## ROWS
┄┄┄┄┄┄┄┄┄┄┄┄┄┄┄┄┄┄┄┄

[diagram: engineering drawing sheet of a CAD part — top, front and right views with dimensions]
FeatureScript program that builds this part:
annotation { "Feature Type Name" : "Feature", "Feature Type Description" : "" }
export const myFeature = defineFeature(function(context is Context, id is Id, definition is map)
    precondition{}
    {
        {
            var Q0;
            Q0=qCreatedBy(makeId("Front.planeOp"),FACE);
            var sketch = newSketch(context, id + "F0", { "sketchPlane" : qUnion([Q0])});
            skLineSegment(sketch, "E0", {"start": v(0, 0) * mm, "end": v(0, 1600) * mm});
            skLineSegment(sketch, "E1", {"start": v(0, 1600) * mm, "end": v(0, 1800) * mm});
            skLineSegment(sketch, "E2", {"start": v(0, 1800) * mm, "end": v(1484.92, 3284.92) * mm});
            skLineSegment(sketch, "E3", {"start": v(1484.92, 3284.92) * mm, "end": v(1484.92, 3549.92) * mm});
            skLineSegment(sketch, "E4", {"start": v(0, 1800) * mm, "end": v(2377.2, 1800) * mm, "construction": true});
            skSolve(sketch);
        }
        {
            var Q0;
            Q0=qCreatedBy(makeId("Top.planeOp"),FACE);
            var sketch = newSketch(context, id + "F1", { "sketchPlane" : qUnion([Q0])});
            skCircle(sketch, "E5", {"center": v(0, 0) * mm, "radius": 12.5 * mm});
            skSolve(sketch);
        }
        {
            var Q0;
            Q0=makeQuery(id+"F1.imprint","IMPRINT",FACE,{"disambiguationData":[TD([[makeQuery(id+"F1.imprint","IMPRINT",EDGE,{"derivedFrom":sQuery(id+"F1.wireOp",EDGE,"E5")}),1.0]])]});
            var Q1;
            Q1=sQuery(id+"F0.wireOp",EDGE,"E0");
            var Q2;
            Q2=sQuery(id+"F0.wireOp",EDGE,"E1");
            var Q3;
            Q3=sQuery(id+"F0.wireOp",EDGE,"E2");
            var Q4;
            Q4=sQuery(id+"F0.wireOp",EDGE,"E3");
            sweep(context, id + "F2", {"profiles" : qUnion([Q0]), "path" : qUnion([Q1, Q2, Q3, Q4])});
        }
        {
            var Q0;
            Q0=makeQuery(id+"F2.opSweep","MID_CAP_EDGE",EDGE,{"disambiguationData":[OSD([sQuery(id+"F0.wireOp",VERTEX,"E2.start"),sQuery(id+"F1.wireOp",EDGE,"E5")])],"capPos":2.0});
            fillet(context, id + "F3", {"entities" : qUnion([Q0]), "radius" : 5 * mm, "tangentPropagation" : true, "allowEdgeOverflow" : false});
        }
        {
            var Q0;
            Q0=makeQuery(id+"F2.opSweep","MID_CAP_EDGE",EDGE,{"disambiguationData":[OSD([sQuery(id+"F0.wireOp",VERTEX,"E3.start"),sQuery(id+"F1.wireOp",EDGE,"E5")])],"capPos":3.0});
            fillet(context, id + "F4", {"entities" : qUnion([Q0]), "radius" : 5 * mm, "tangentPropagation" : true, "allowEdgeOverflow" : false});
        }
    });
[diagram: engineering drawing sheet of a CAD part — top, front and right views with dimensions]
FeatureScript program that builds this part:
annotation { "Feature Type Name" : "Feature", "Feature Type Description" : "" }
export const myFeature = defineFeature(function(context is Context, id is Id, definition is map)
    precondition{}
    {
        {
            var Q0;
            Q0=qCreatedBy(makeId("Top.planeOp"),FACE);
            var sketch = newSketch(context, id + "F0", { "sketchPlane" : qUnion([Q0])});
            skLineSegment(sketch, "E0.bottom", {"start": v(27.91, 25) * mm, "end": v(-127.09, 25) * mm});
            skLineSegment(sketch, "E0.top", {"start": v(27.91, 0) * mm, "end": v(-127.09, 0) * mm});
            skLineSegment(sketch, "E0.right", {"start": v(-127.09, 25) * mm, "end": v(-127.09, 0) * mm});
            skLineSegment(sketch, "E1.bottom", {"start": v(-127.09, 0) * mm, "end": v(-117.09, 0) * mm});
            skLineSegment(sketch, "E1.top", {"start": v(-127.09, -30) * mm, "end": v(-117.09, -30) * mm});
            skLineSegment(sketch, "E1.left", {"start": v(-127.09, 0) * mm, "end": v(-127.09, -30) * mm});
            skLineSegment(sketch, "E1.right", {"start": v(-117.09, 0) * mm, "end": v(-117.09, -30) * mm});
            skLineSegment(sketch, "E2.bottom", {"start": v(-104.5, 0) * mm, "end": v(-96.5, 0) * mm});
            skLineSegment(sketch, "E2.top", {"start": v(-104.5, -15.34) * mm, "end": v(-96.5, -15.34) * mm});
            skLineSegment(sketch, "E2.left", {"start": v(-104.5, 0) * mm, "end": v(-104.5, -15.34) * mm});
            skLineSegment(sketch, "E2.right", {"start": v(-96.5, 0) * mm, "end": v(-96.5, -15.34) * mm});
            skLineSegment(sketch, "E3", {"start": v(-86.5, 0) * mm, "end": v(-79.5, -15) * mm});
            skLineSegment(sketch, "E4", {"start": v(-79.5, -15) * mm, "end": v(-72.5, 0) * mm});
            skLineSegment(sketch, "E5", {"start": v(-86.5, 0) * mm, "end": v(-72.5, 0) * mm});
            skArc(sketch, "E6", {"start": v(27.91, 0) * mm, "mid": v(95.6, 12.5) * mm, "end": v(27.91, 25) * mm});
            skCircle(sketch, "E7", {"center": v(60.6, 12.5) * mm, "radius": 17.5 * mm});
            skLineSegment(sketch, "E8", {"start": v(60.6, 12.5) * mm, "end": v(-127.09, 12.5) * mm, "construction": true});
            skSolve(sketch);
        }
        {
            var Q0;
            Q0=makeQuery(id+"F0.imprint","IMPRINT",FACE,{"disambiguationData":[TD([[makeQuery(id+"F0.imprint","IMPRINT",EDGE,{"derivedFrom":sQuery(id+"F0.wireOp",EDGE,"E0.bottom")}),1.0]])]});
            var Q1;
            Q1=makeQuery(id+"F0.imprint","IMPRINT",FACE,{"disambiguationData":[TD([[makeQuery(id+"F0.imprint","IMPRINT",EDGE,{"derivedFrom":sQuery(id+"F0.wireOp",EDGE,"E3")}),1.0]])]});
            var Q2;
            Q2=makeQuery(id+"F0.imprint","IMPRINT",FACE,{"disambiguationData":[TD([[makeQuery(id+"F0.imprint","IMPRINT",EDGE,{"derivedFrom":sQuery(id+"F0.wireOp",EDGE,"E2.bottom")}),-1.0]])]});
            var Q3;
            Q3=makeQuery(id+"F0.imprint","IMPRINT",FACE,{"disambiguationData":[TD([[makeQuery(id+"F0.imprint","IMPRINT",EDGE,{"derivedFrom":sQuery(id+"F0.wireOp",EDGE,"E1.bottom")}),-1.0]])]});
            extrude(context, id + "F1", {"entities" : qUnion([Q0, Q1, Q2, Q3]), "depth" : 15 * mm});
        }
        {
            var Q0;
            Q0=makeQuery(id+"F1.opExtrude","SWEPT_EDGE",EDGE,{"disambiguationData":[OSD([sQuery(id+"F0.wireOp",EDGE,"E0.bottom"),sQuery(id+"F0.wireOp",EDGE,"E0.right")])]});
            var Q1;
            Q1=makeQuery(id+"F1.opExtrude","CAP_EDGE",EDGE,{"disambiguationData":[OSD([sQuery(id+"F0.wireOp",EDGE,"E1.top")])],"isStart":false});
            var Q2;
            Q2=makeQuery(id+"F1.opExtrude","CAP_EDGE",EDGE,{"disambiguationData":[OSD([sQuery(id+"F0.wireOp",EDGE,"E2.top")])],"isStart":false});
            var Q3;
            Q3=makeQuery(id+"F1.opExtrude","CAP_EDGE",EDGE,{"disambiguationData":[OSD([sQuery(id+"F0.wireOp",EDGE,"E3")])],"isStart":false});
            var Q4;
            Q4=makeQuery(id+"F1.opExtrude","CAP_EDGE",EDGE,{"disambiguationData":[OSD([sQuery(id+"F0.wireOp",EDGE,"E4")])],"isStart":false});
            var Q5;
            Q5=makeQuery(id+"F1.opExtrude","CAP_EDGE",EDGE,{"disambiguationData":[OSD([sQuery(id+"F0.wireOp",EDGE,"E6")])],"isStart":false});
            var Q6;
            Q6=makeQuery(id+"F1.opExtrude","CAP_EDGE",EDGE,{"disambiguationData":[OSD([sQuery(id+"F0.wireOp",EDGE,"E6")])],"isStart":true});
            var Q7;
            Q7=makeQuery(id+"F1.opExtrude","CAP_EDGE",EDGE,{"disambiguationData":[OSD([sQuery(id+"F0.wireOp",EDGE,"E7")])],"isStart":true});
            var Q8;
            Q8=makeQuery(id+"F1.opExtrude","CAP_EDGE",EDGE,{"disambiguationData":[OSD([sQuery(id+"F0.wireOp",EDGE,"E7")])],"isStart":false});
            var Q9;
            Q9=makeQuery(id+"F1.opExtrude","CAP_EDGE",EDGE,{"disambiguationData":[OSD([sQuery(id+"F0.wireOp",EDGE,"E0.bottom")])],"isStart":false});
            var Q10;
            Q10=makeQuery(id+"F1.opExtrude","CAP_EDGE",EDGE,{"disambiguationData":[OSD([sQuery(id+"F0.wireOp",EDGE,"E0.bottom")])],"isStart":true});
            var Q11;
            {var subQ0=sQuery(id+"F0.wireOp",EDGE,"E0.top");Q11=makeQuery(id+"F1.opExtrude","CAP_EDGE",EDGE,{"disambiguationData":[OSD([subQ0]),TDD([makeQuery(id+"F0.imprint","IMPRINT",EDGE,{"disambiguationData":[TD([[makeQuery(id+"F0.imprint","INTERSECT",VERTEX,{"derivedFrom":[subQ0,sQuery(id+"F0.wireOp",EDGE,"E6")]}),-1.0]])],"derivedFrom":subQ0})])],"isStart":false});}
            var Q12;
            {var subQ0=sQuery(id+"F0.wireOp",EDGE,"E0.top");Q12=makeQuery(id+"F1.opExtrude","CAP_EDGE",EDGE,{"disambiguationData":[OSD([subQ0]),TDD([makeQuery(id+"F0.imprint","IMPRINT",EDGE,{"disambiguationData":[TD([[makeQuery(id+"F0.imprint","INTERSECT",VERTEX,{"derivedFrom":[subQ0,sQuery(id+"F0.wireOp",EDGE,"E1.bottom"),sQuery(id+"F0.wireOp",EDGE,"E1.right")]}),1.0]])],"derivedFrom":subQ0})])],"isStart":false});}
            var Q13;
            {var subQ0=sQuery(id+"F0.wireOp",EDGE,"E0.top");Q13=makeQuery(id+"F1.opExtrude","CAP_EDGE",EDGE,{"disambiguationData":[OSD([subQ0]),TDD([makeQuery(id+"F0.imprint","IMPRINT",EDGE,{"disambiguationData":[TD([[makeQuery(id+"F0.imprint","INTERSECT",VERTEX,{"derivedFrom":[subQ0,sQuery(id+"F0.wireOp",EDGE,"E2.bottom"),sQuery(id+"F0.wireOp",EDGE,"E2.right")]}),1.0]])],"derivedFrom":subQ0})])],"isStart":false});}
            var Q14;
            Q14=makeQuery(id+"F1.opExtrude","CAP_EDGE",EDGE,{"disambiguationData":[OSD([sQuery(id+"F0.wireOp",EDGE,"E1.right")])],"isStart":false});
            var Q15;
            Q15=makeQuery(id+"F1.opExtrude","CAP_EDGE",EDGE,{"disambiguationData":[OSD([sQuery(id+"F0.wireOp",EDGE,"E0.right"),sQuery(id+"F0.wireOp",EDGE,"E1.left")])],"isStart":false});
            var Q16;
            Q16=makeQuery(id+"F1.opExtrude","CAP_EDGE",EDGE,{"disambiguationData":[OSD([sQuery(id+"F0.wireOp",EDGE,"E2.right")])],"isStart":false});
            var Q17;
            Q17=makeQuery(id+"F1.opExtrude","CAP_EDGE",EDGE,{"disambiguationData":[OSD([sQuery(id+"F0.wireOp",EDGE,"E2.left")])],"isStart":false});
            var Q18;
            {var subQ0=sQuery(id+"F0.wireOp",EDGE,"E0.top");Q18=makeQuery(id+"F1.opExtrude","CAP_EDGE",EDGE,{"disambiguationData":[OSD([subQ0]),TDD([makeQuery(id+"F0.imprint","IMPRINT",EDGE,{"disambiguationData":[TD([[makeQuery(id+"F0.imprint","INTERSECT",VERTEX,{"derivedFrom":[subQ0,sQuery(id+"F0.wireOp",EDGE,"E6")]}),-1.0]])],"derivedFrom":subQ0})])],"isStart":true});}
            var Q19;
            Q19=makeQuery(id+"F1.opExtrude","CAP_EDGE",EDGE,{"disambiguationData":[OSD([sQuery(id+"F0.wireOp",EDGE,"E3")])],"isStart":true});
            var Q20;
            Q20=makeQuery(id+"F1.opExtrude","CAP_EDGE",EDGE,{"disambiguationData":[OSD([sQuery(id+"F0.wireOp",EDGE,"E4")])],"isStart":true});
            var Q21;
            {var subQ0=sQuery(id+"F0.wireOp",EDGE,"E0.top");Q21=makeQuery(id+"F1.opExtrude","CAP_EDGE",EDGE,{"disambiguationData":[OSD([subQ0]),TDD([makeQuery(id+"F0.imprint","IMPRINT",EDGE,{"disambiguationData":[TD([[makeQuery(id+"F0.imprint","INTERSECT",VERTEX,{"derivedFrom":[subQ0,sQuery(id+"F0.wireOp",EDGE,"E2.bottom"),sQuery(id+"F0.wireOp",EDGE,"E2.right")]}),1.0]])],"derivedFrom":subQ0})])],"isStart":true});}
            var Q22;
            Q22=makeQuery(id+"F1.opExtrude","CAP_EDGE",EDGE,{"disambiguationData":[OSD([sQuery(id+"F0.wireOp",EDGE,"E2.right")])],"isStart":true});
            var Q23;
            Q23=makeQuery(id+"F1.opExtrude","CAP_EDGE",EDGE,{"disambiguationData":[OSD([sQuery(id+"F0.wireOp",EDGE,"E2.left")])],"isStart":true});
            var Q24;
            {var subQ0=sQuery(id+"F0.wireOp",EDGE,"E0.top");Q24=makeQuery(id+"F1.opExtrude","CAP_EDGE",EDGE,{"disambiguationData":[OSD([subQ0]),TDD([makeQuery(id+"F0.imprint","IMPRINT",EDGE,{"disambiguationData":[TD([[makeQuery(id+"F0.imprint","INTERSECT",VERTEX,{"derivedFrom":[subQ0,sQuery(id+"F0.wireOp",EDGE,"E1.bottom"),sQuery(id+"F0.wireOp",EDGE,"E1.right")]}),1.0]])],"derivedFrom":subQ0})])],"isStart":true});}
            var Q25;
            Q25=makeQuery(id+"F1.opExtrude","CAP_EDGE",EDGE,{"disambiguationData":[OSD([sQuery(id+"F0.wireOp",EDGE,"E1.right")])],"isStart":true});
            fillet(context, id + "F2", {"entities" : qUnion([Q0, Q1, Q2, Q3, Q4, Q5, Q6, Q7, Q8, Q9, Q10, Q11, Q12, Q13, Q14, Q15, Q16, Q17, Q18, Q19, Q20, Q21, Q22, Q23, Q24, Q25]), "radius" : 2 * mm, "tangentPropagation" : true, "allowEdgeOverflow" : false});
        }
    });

┄┄┄┄┄┄┄┄┄┄┄┄┄┄┄┄┄┄┄┄

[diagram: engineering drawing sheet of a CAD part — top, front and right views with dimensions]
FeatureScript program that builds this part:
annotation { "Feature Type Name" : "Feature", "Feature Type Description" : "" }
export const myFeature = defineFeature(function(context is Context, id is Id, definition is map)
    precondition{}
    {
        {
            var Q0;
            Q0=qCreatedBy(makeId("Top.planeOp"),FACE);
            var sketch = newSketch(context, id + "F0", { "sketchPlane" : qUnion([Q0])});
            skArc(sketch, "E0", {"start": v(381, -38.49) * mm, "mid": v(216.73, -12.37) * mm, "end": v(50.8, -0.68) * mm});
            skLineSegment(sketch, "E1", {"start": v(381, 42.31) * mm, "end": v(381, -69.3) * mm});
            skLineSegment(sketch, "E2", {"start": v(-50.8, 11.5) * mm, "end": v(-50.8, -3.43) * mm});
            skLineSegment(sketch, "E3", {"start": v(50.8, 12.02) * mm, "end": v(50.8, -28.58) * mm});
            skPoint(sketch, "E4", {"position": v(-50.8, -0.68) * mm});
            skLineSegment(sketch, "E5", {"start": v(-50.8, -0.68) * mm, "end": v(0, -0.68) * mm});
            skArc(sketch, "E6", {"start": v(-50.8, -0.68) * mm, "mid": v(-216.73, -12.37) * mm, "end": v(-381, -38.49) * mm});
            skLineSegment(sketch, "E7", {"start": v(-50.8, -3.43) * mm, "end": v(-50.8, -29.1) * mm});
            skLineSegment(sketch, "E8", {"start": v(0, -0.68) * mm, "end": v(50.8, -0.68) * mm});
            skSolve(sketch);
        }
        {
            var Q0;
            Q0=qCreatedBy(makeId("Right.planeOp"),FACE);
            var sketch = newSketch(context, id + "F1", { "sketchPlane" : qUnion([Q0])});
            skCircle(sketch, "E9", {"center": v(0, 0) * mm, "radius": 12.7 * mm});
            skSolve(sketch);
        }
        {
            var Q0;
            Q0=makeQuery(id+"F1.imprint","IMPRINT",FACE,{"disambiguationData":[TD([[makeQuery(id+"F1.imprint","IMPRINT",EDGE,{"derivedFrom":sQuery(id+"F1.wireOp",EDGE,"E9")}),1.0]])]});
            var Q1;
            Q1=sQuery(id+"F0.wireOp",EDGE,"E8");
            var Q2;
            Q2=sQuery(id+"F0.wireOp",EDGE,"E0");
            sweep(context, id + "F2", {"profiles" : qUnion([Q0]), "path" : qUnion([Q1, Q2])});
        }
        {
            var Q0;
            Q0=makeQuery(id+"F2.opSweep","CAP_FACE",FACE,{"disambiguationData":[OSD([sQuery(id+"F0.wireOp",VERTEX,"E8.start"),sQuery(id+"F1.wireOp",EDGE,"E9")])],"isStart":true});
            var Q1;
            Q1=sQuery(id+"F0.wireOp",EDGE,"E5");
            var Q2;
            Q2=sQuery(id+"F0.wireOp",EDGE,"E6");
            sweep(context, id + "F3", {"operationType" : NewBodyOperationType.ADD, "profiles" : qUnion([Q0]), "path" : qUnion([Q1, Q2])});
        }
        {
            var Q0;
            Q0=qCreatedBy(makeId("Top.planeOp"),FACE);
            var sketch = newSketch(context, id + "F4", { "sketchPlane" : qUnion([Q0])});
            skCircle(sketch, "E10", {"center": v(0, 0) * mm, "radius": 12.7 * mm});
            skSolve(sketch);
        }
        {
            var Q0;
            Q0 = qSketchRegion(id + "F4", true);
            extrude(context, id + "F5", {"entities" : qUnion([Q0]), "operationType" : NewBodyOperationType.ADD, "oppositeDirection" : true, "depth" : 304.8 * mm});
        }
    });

┄┄┄┄┄┄┄┄┄┄┄┄┄┄┄┄┄┄┄┄

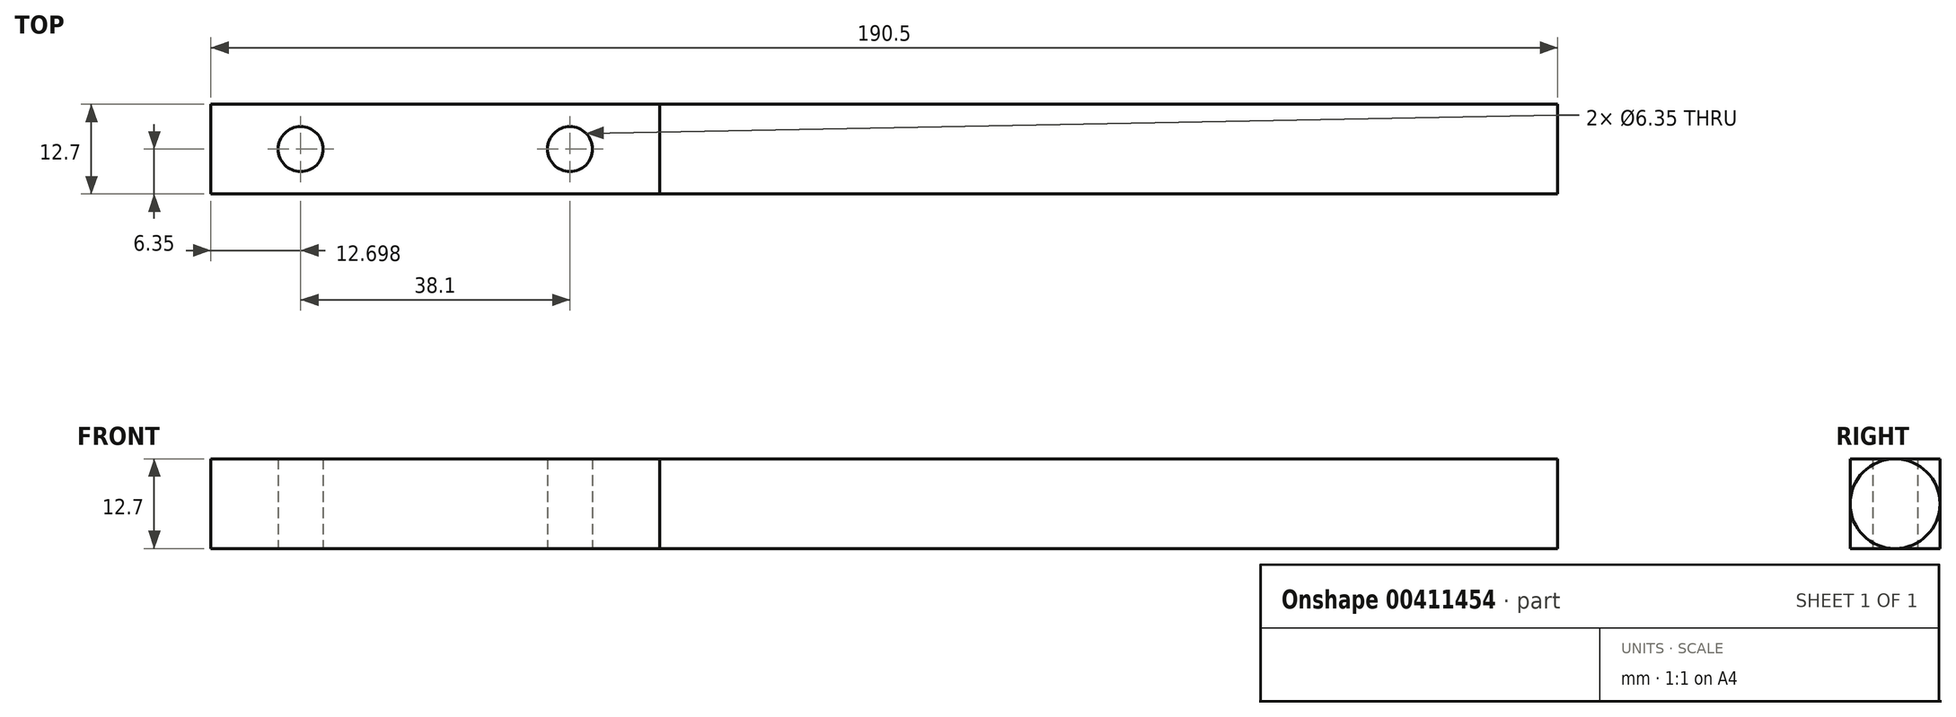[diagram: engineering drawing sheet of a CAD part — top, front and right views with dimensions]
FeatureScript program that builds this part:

┄┄┄┄┄┄┄┄┄┄┄┄┄┄┄┄┄┄┄┄

## OBJECTIVE
List every line in the items above that contains the string "entities", counting a match only when uppercase and lowercase letters agree.

## COMPLETED TASK
            fillet(context, id + "F3", {"entities" : qUnion([Q0]), "radius" : 5 * mm, "tangentPropagation" : true, "allowEdgeOverflow" : false});
            fillet(context, id + "F4", {"entities" : qUnion([Q0]), "radius" : 5 * mm, "tangentPropagation" : true, "allowEdgeOverflow" : false});
            extrude(context, id + "F1", {"entities" : qUnion([Q0, Q1, Q2, Q3]), "depth" : 15 * mm});
            fillet(context, id + "F2", {"entities" : qUnion([Q0, Q1, Q2, Q3, Q4, Q5, Q6, Q7, Q8, Q9, Q10, Q11, Q12, Q13, Q14, Q15, Q16, Q17, Q18, Q19, Q20, Q21, Q22, Q23, Q24, Q25]), "radius" : 2 * mm, "tangentPropagation" : true, "allowEdgeOverflow" : false});
            extrude(context, id + "F5", {"entities" : qUnion([Q0]), "operationType" : NewBodyOperationType.ADD, "oppositeDirection" : true, "depth" : 304.8 * mm});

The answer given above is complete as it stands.